Escuchar a quienes viven allí, a quienes gestionan bienes comunes desde hace generaciones, a quienes saben que la cultura no solo se mide en likes ni en entradas vendidas. Escuchar a los jóvenes, a los migrantes, a los nuevos residentes que llegan con mochilas llenas de saberes y que muchas veces se encuentran con las puertas cerradas. Escuchar a las mujeres, que sostienen la vida y la cultura. Por eso, uno de los grandes retos es preservar las prácticas comunitarias y defender los bienes comunes ya que estas formas de organización permiten el acceso igualitario a recursos compartidos, y la cultura lo es.
Pero también urge dejar de confundir profesionalización con elitismo. En lo rural hay agentes culturales que trabajan con rigor, con pasión y con precariedad. Y sí, merecen cobrar. Porque la cultura no se paga con aplausos ni con bocadillos. La cultura necesita recursos, humanos y materiales, y sobre todo necesita voluntad política. Y claro, eso exige que quienes mandan entiendan que la cultura no es turismo ni marca de ciudad (o de pueblo).
Y hablando de turismo: sí, el turismo puede ser una oportunidad, pero no a cualquier precio. Cuando los pueblos se convierten en escaparates, cuando los precios de las viviendas se disparan y las terrazas ocupan más espacio que las plazas públicas, algo falla. La cultura no puede ser el envoltorio de un modelo extractivista que vacía lo rural mientras lo vende como experiencia.
La acción cultural en el medio rural exige tiempo, escucha, respeto y complicidad. Construir desde quienes habitan el territorio es clave para imaginar futuros mejores. Agitar conciencias, construir relatos y movilizarse en defensa de nuestros entornos es urgente.

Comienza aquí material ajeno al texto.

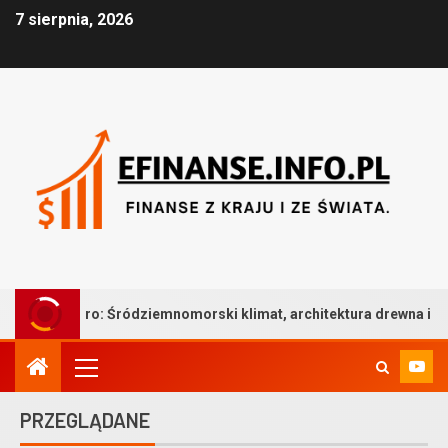
7 sierpnia, 2026
ródziemnomorski klimat, architektura drewna i bezkompromisowa t
PRZEGLĄDANE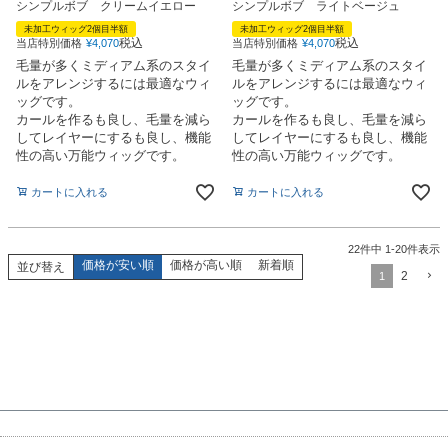
シンプルボブ クリームイエロー
シンプルボブ ライトベージュ
未加工ウィッグ2個目半額
未加工ウィッグ2個目半額
税込
税込
当店特別価格
¥
4,070
当店特別価格
¥
4,070
毛量が多くミディアム系のスタイ
毛量が多くミディアム系のスタイ
ルをアレンジするには最適なウィ
ルをアレンジするには最適なウィ
ッグです。
ッグです。
カールを作るも良し、毛量を減ら
カールを作るも良し、毛量を減ら
してレイヤーにするも良し、機能
してレイヤーにするも良し、機能
性の高い万能ウィッグです。
性の高い万能ウィッグです。
カートに入れる
カートに入れる
22
件中
1
-
20
件表示
価格が安い順
価格が高い順
新着順
並び替え
2
1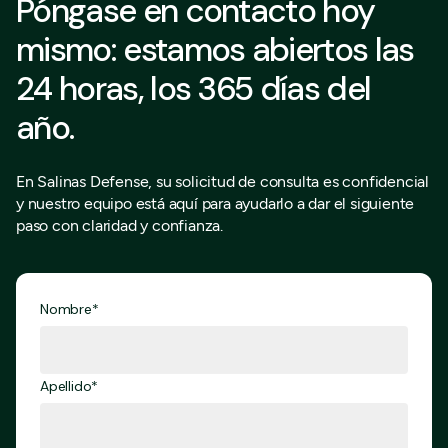
Póngase en contacto hoy
mismo: estamos abiertos las
24 horas, los 365 días del
año.
En Salinas Defense, su solicitud de consulta es confidencial
y nuestro equipo está aquí para ayudarlo a dar el siguiente
paso con claridad y confianza.
Nombre*
Apellido*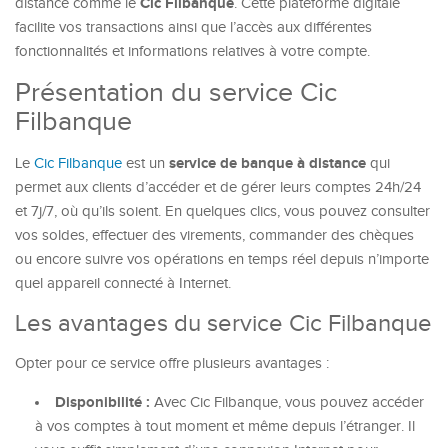
Cic Filbanque
distance comme le
. Cette plateforme digitale
facilite vos transactions ainsi que l’accès aux différentes
fonctionnalités et informations relatives à votre compte.
Présentation du service Cic
Filbanque
service de banque à distance
Le
Cic Filbanque
est un
qui
permet aux clients d’accéder et de gérer leurs comptes 24h/24
et 7j/7, où qu’ils soient. En quelques clics, vous pouvez consulter
vos soldes, effectuer des virements, commander des chèques
ou encore suivre vos opérations en temps réel depuis n’importe
quel appareil connecté à Internet.
Les avantages du service Cic Filbanque
Opter pour ce service offre plusieurs avantages :
Disponibilité :
Avec Cic Filbanque, vous pouvez accéder
à vos comptes à tout moment et même depuis l’étranger. Il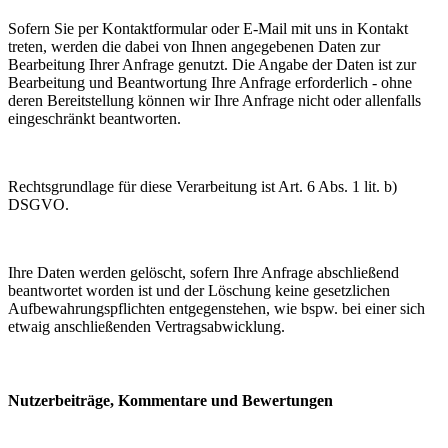
Sofern Sie per Kontaktformular oder E-Mail mit uns in Kontakt
treten, werden die dabei von Ihnen angegebenen Daten zur
Bearbeitung Ihrer Anfrage genutzt. Die Angabe der Daten ist zur
Bearbeitung und Beantwortung Ihre Anfrage erforderlich - ohne
deren Bereitstellung können wir Ihre Anfrage nicht oder allenfalls
eingeschränkt beantworten.
Rechtsgrundlage für diese Verarbeitung ist Art. 6 Abs. 1 lit. b)
DSGVO.
Ihre Daten werden gelöscht, sofern Ihre Anfrage abschließend
beantwortet worden ist und der Löschung keine gesetzlichen
Aufbewahrungspflichten entgegenstehen, wie bspw. bei einer sich
etwaig anschließenden Vertragsabwicklung.
Nutzerbeiträge, Kommentare und Bewertungen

No se puede hacer desde arriba ni desde fuera. Se hace desde dentro, con las personas, con sus ritmos, con sus historias. Y sí, cuesta. Pero lo que cuesta, vale. Porque la cultura no es un lujo, ni un adorno, ni una ocurrencia. Es un derecho. Y en lo rural, también.
Las áreas no urbanas ofrecen enormes desafíos, pero los agentes culturales, sociales y políticos tenemos la obligación de soñar con horizontes construidos de manera comunitaria y participativa con su población, donde la cultura se convierta en una palanca necesaria para activar procesos que mejoren el bienestar de las personas sobre la base de la defensa, la protección y el fomento de sus derechos culturales. No queda otra si lo que queremos es luchar por la equidad social y por la igualdad de oportunidades, se resida donde se resida.